Label: predicted RGP label (link to exploration page of the selected RGP region).
Begin: RGP begin position.
End: RGP end position.
Length: RGP length.
Feature Score: score associated with GI features (arbitrary score for sorting the table by feature: one feature = one point).
Feature: features associated with RGPs (tRNA, misc_RNA, integrase, other mobility gene, SIGIVOM region).
Specificity Percentage (one column by reference genome): % of CDS in RGP not involved in a synteny OR involved in groups of 2 genes in synteny inside a RGP (see description of the method).
item F: link to explore selected RGP or SIGIVOM region.
item G: table of SIGIVOM regions:
MoveTo: display MaGe viewer centered on selected SIGIVOM region.
Label: predicted SIGIVOM label (link to explore the selected SIGIVOM region).
Begin: SIGIVOM region begin.
End: SIGIVOM region end.
Length: SIGIVOM region length.
SIGI Label: SIGI region label component.
IVOM Label: Alien Hunter/IVOM label component.
Results: RGP or SIGIVOM exploration
Clicking on a region label (RGP or SIGIVOM region) display information on the selected region.

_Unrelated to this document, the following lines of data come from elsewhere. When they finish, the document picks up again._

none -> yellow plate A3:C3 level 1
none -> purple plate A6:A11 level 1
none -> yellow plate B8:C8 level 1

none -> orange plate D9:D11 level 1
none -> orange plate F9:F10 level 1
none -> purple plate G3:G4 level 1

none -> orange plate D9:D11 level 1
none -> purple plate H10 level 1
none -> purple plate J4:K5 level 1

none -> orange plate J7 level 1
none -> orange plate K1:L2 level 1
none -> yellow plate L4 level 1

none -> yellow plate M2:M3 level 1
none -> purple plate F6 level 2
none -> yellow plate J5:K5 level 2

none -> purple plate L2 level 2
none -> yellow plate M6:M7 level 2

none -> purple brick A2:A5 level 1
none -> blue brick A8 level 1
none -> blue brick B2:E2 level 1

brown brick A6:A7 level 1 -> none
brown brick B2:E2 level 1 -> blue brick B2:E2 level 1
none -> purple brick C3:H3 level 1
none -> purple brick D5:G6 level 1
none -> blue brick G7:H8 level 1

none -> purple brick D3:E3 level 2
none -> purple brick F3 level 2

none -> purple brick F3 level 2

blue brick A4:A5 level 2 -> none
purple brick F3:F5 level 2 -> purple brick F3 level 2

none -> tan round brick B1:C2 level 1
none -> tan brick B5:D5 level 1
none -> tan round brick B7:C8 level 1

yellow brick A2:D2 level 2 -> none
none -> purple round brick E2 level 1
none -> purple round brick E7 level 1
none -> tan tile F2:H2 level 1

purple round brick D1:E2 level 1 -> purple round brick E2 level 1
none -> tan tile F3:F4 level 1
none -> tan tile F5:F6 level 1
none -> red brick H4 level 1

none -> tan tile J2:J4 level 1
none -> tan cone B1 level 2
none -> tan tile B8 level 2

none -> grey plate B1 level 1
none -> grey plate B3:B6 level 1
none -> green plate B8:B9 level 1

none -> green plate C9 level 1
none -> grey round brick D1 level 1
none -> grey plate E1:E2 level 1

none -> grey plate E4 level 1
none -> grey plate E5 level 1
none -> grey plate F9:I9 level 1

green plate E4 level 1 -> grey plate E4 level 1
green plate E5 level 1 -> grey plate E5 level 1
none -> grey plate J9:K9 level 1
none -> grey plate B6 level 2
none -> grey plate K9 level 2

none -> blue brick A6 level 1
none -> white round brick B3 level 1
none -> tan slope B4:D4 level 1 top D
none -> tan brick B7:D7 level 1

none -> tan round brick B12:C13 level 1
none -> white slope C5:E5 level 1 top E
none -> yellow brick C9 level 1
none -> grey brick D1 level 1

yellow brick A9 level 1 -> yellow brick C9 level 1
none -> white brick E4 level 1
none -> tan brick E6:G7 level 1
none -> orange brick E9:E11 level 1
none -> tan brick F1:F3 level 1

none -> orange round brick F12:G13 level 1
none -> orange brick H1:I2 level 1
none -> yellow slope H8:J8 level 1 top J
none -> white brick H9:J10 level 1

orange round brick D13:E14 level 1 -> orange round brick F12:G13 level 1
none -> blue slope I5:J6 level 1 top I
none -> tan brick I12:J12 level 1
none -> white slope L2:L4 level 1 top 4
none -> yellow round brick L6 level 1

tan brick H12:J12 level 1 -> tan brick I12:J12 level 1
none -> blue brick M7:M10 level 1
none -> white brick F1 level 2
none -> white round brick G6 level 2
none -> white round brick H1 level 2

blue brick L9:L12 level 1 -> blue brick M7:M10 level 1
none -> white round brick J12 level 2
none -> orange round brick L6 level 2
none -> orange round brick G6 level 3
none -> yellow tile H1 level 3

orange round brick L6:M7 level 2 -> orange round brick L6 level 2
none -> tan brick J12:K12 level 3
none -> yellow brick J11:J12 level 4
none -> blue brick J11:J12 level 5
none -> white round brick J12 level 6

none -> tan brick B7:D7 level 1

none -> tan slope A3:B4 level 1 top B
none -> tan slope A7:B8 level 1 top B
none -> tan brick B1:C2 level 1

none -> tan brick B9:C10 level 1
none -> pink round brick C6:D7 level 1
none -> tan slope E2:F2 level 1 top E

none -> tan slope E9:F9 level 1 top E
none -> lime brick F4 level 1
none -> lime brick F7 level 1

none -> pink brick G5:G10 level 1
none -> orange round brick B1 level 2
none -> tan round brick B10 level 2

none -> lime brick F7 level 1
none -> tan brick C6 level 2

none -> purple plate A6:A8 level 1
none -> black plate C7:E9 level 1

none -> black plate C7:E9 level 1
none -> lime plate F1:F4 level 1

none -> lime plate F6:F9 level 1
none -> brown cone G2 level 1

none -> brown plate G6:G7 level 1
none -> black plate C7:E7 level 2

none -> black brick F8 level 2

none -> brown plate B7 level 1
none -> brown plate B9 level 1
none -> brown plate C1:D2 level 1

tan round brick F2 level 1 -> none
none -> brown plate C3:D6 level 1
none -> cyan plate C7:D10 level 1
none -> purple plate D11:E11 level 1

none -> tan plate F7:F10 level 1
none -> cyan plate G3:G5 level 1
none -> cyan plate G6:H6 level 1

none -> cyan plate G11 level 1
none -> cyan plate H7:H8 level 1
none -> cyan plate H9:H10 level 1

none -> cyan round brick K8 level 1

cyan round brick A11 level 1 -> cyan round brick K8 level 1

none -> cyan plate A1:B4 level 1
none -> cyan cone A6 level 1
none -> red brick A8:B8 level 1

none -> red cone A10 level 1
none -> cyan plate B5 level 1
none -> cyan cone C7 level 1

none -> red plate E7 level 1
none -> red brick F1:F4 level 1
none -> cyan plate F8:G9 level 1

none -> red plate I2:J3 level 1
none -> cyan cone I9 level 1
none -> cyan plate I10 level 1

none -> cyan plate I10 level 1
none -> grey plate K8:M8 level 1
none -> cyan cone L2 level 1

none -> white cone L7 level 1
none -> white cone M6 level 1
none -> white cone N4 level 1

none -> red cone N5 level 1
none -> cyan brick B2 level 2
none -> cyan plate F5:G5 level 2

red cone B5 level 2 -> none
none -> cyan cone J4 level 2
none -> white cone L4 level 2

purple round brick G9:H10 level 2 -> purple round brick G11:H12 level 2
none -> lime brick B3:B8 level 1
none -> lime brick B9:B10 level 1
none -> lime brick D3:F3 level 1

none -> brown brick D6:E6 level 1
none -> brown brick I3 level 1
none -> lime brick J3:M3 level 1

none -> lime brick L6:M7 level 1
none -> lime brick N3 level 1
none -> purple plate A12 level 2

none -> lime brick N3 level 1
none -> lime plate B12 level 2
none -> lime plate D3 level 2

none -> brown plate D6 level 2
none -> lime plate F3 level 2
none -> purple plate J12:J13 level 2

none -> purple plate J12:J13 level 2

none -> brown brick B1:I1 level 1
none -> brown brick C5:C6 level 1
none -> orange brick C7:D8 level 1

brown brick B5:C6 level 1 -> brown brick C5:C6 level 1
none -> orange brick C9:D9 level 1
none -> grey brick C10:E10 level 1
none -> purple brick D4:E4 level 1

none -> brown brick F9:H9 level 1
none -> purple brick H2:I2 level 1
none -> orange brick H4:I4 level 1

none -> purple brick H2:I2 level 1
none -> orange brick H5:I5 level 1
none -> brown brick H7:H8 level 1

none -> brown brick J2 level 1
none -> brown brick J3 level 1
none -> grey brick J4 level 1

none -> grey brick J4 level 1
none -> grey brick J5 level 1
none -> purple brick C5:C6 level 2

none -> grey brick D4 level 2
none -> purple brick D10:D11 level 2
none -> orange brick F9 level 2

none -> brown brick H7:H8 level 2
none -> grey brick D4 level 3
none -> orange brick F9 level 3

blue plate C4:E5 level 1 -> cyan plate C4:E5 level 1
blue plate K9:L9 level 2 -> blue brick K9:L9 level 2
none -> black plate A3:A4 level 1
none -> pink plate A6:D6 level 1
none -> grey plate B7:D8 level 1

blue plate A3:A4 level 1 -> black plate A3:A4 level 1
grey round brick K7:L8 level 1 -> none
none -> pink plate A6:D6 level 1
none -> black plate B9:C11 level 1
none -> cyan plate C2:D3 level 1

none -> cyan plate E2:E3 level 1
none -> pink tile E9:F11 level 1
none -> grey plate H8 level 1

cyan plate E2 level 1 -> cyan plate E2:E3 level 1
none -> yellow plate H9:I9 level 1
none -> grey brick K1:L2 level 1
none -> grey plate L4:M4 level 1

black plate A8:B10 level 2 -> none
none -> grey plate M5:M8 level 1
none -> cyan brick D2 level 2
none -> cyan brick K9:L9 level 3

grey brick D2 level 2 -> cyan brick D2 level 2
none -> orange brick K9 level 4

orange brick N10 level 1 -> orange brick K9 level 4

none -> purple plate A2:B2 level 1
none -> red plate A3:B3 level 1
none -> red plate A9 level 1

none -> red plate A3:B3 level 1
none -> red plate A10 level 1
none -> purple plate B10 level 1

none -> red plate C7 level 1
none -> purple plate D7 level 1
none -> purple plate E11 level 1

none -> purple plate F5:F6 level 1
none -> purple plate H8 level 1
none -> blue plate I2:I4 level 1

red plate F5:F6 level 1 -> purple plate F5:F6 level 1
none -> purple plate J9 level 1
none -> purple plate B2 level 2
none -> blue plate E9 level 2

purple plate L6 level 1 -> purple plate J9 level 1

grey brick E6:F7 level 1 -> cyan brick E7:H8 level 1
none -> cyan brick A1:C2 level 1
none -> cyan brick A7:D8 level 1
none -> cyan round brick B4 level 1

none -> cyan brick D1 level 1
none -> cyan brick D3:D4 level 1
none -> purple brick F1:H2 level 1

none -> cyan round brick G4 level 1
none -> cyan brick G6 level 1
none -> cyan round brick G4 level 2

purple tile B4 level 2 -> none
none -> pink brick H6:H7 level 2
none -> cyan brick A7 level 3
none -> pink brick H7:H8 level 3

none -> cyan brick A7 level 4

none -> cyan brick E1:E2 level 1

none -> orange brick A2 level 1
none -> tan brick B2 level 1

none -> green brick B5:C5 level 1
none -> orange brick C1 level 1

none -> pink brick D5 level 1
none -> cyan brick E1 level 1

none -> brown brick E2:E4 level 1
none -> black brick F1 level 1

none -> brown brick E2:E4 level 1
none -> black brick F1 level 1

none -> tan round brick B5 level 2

item A: region label, begin position and end position.
item B: export genes in the region to a gene cart.
item C: color intensity Bblance in correlation with similarity results. Modify minLrap, maxLrap or identity % to view gene correspondences in reference genomes.
item D: region table: Each line in the table represents information about a gene. White background represents genes before and after the region (four genes at each side of the region).
MoveTo: display MaGe viewer centered on selected gene.
Label: gene label.
Begin: gene begin position.
End: gene end position.
Type: gene type (CDS, fCDS, tRNA, misc_RNA).
Product: gene product name.
Gene: gene name.
matrix: matrix used to predict CDS.
GC Region: indicates if gene GC percentage differs more than one standard deviation (+1SD) or two standard deviation (+2SD) from the whole genome.
SIGI: purple if gene belongs to a SIGI-HMM region.
IVOM: purple if gene belongs to an IVOM region.
Codon Adapt. Index: CAI of the gene.
Gene correspondence (one column by reference genome): gene similarity correspondence with genes in reference genomes:
red: no similarity above the identity defined in item C
red with mentioned “no corresp”: no similarity at all.
green: similar gene in the reference genome above the cut-off value (defined in item C).